NATO, które powstało w celu oganiczenia wpływów Związku Radzieckiego, nie tylko nie zniknęło razem z nim, ale przekształciło się w globalny organ USA służący kolonizacji. Manlio Dinucci opisuje aktualną działalność NATO poza jego pierwotnym zakresem kompetencji: w Lewancie, Afryce, Ameryce Łacińskiej oraz na Pacyfiku.
Tego lata w NATO brak urlopów i nadmiar pracy. Przygotowywany jest szczyt szefów państw i rządów, który odbędzie się 4 i 5 września w Newport, w Walii, i na którym ma zostać określona linia antyrosyjskiego „strategicznego przystosowania”. Jak już to amerykański generał Philip Breedlove, naczelny dowódca w Europie, powiedział, „to będzie nas kosztowało dużo wysiłku, czasy i pieniędzy”. Pracę właśnie rozpoczęto [przyp. tłum. patrz data tekstu oryginalnego].
Na Ukrainie NATO wzmacnia szkolenie kijowskich sił wojskowych (finansowane przez Waszyngton 33 mln USD) oraz reaktywuje trzy wojskowe lotniska na południowych obszarach używanych przez bombowce Sojuszu. W Polsce przeprowadzono dopiero co ćwiczenia amerykańskich, polskich i estońskich oddziałów paramilitarnych. Na Węgrzech, w Rumunii, Bułgarii i na Litwie przeprowadza się różne operacje wojskowe z udziałem samolotów zwiadowczych AWACS, myśliwców F-16 oraz okrętów wojennych na Morzu Czarnym.
W Gruzji, gdzie przybyła delegacja parlamentarnego zjazdu NATO w celu przyspieszenia jej przystąpienia do Sojuszu, szkoleniowcy USA wyszkolili na nowo oddziały wracające z Afganistanu, aby te operowały na Kaukazie. W Azerbejdżanie, Tadżikistanie i Armenii szkoli się wybrane siły, aby te walczyły pod komendą NATO, której siedzibę oficerowie tych państw właśnie co zintegrowali. W Afganistanie NATO próbuje ukształtować wojnę na nowo poprzez utworzenie licznych „operacji tajnych”. Po rozszerzeniu na Europę Wschodnią (aż do wnętrza byłego ZSRR) i Azję Centralną, NATO ma teraz na celowniku również inne regiony.
W Lewancie NATO przeprowadza tajne operacje militarne przeciwko Syrii za pomocą wprowadzonych tam sił, nieujawniając się tam oficjalnie, oraz przygotowuje się do dalszych operacji, jak na to wskazuje podróż LandCom do tureckiego miasta Izmir, czyli komendy wszystlich oddziałów wojsk lądowych Sojuszu.
W Afryce, po zniszczeniu Libii w wojnie z 2011 roku, NATO ustanowiło w maju przymierze w Addis Abeba, które przewiduje rozbudowanie wojskowej pomocy dla Afrykańskiej Uni, przede wszystkim powiększenie i dokształcenie brygad African Standby Force, którym oferuje również „planowanie oraz powietrzno-morki transport”. NATO ma więc decydujący głos w decyzjach dotyczących miejsca i czasu ich zastowania. Innym instrumentem NATO jest operacja o nazwie „antypiracki“ Ocean Shield na Oceanie Indyjskim oraz w Zatoce Adeńskiej.
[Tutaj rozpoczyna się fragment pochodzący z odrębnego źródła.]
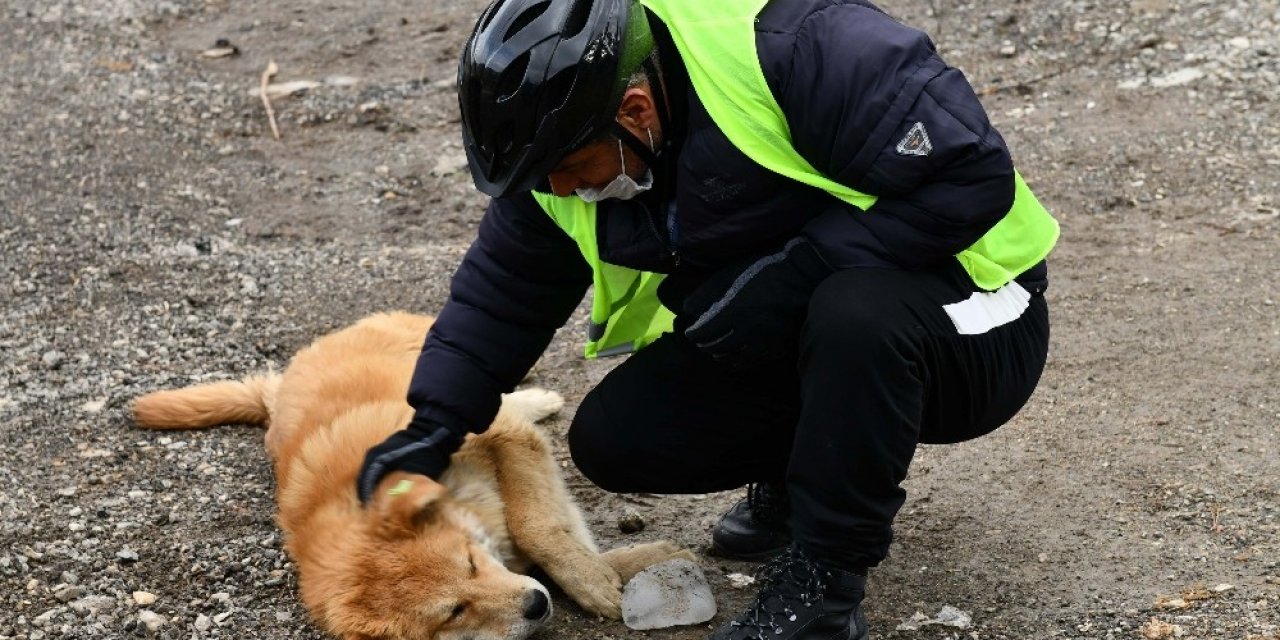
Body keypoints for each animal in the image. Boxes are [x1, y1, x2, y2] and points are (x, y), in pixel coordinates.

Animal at [132, 313, 691, 640]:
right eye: (455, 611)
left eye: (469, 562)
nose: (536, 606)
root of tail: (281, 384)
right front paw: (632, 567)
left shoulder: (505, 440)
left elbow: (539, 524)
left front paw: (599, 578)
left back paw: (536, 395)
W tej operacji, przeprowadzonej w połączeniu z AfriCom, biorą udział włoskie okręty wojskowe, włączając w to misję nawiązania kontaktu z wojskami państw ościennych. W tym celu, od 13 do 17 lipca, przebywał w Dar Es Salam w Tanzanii niszczyciel rakiet Mimbelli.
W Ameryce Łacińskiej, w 2013 roku, NATO ustaliło z Kolumbią „porozumienie o bezpieczeństwie”. Kolumbia jest już zaangażowana w wojskowe programy partnerskie i może szybko być tym partnerem. W ramach tego, SouthCom przeprowadza obecnie w Kolumbii manewry Special Forces South i North America z udziałem 700 komandosów.
Na Pacyfiku trwają Rimpac-2014, czyli największe manewry marynarki na świecie, wymierzone jednocześnie w Chiny i Rosję. Pod komendą USA bierze w nich udział 25 tysięcy żołnierzy z 22 państw, 55 okrętów oraz 200 samolotów bojowych. NATO jest obecne poprzez udział sił morskich USA, Kanady, Wielkiej Brytanii, Francji, Niderlandów i Norwegii oraz poprzez udział Włoch, Niemiec i Danii jako obserwatorów.
„Organizacja Traktatu Północnoatlantyckiego” rozciąga się aż na Pacyfik.